Invece mi sembra importante ricordare come la situazione spirituale descritta incisivamente da Jaspers, trovi il suo corrispettivo nell’interpretazione di Heidegger secondo cui la crisi dell’umanità europea è il frutto di una razionalità impegnata nella costruzione di un mondo fondato sul numero, l’organizzazione, la pianificazione e l’efficienza produttiva. Heidegger, come lo Husserl della Crisi delle scienze europee (1935), è convinto che la scienza e la tecnica siano gli esiti di questa razionalità per cui “le mere scienze di fatti creano meri uomini di fatto” e rappresentino i modi essenziali della modernità, di cui svolge una critica radicale. Per Heidegger, infatti, l’esito della Metafisica è la tecnica planetaria e l’attuale sistema di dominio è determinato da quello che definisce l’oblìo dell’Essere. Esso è alla base della “desolante frenesia della tecnica scatenata e dell’organizzazione senza radici dell’uomo massificato”; “lo spirito, così falsato e ridotto ad intelletto, scade al ruolo di strumento posto al servizio di altro e il cui uso si può insegnare ed apprendere”. Ne deriva lo “oscuramento del Mondo, la fuga degli dèi, la distruzione della Terra, la riduzione dell’Uomo a massa, il sospetto gravido d’odio contro tutto ciò che è creativo e libero”. Questo è il tempo della povertà, della miseria spirituale, tempo in cui bisogna non solo resistere in attesa che l’Essere torni a manifestarsi, ma anche predisporre attivamente le condizioni in cui esso torni ad essere intellegibile come verità dell’ordinamento del mondo.
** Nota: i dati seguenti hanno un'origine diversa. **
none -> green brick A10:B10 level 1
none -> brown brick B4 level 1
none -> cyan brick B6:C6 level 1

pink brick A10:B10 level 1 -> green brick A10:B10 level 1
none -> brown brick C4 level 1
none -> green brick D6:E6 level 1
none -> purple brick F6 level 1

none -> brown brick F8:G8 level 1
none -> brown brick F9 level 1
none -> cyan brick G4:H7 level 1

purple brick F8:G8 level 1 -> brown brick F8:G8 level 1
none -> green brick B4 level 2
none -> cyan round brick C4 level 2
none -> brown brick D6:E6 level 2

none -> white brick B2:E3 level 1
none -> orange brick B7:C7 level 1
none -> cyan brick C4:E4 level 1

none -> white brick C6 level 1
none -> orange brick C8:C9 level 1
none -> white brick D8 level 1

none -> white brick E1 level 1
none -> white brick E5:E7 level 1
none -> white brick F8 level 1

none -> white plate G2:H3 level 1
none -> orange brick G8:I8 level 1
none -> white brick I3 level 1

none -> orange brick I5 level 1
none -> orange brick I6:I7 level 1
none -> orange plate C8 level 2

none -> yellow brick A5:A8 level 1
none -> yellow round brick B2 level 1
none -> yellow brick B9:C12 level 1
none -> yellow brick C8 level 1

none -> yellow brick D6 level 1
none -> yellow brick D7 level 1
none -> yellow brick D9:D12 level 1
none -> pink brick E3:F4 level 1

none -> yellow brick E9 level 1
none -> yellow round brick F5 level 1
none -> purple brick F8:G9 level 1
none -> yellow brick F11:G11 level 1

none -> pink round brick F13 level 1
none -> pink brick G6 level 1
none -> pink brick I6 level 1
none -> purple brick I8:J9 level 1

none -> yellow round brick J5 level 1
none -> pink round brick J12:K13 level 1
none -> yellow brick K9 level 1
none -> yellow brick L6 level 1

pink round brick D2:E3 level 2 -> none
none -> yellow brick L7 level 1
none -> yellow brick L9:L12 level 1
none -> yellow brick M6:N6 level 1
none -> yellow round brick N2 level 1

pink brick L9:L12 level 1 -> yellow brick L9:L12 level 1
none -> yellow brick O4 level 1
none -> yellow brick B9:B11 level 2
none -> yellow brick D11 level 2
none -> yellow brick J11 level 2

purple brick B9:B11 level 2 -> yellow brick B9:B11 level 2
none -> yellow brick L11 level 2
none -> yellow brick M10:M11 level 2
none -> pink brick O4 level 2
molto più interessanti i pezzi di grimaldi di questa minestrina qua, il mondo brucia, svegliamoci su
Proprio perché il mondo brucia bisogna capirne la ragione profonda . La Filosofia non serve immediatamente a qualcosa, come una bicicletta o i bagni termali. Anzi essa non è la serve di nessuno, tantomeno dei poveri di spirito che la fraintendono. Stà a vedere che hai capito più tu che Husserl, Heidegger , Jaspers e Bontempelli messi insieme!